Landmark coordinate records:
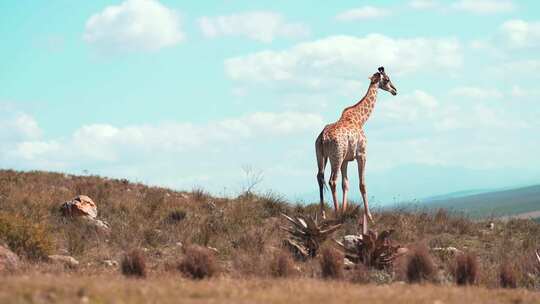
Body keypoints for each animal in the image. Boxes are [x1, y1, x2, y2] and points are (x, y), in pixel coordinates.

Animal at [316, 66, 396, 228]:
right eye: (387, 79)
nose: (395, 90)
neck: (360, 120)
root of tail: (323, 137)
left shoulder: (346, 160)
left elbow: (345, 184)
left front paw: (345, 211)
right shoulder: (362, 154)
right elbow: (362, 184)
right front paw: (369, 218)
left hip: (321, 156)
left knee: (320, 177)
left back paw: (323, 215)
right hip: (336, 156)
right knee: (332, 180)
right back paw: (336, 214)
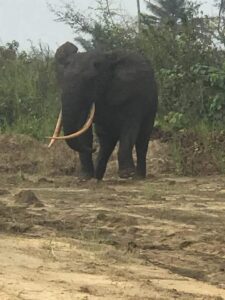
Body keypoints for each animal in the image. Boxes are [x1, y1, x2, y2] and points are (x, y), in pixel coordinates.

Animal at [48, 42, 158, 180]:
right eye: (62, 79)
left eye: (92, 80)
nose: (93, 148)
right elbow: (82, 128)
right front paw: (84, 177)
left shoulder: (133, 96)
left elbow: (130, 128)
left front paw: (127, 174)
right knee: (106, 140)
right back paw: (97, 176)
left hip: (152, 106)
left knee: (142, 138)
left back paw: (138, 177)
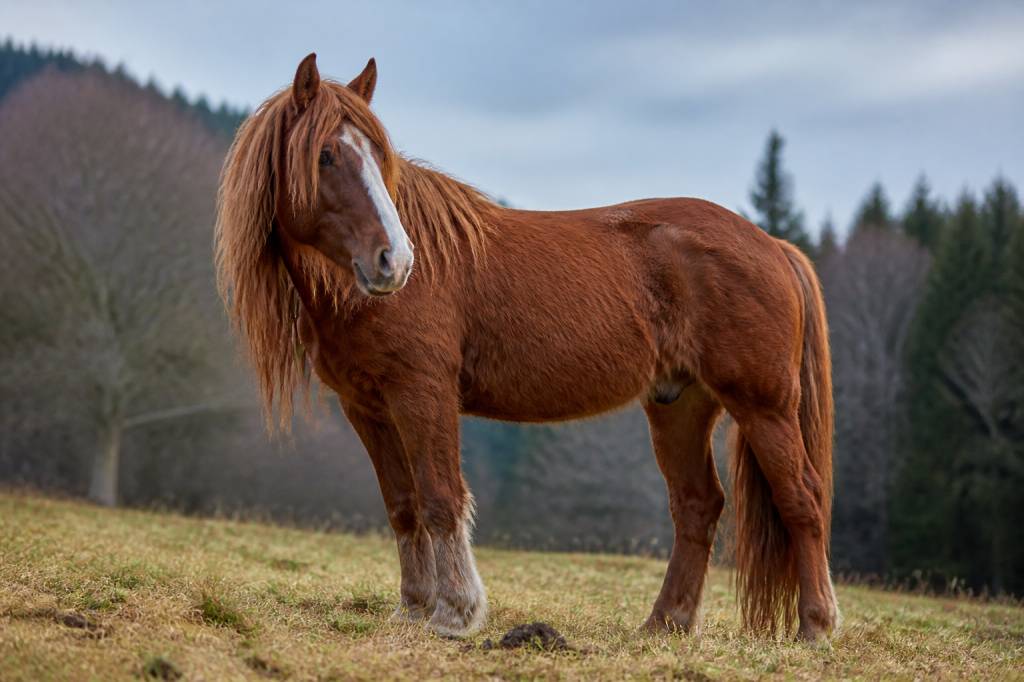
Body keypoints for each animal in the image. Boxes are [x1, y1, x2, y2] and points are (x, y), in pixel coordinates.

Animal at [215, 54, 839, 641]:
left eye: (379, 157)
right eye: (325, 155)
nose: (394, 261)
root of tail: (774, 245)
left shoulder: (423, 393)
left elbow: (441, 497)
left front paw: (455, 614)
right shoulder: (366, 408)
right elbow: (403, 505)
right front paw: (412, 608)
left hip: (763, 406)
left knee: (802, 497)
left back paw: (814, 626)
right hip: (679, 405)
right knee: (697, 506)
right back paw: (667, 623)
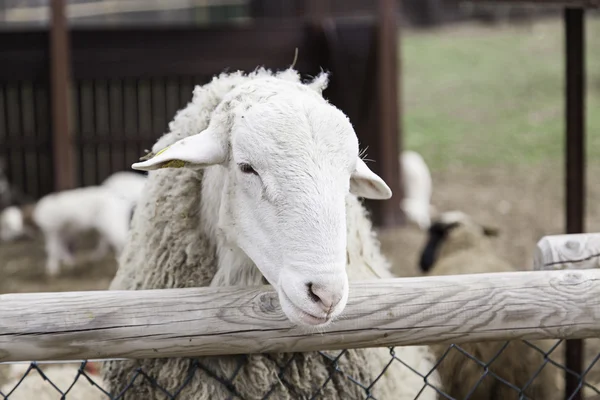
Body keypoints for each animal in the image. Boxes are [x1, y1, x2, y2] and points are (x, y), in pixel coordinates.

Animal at [0, 186, 132, 276]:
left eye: (7, 226)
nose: (14, 235)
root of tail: (121, 200)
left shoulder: (53, 230)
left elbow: (53, 249)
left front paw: (52, 269)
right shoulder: (62, 232)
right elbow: (61, 247)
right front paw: (69, 262)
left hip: (112, 224)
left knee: (122, 240)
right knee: (108, 242)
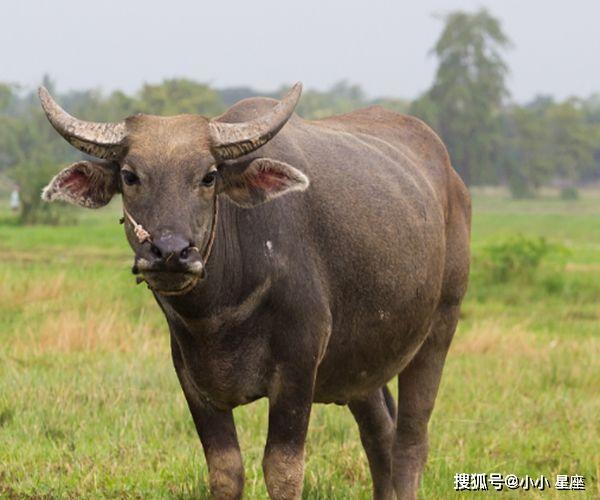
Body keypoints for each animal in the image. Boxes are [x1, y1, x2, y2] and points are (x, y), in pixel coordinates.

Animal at [41, 84, 474, 498]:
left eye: (209, 176)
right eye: (130, 176)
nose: (171, 252)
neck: (218, 315)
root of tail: (454, 182)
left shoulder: (297, 369)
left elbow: (282, 471)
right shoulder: (192, 379)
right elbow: (225, 472)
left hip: (439, 329)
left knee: (410, 442)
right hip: (361, 362)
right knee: (379, 433)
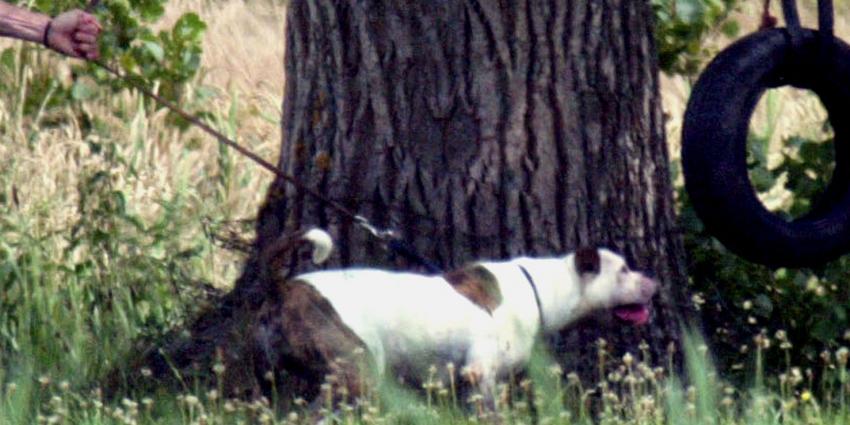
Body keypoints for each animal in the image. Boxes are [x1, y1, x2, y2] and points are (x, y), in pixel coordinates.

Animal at [252, 229, 656, 408]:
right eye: (623, 270)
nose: (655, 283)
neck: (540, 288)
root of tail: (283, 288)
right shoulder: (480, 373)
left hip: (279, 382)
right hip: (355, 373)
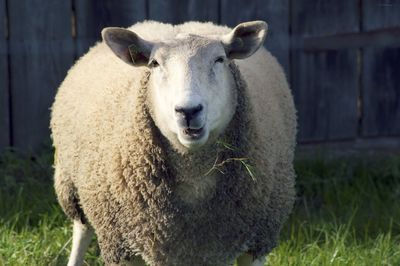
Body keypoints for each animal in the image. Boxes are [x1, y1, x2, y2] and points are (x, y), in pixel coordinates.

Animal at [50, 19, 296, 264]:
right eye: (155, 63)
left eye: (219, 59)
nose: (188, 110)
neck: (195, 177)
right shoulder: (120, 244)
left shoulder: (257, 240)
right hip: (71, 187)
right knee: (81, 230)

* [About this exercise]: Filter the records above, keeping each line that contains the word "back".

* [Result below]:
left back paw: (323, 215)
right back paw: (336, 214)
right back paw: (97, 176)
left back paw: (138, 177)
left back paw: (814, 626)
right back paw: (667, 623)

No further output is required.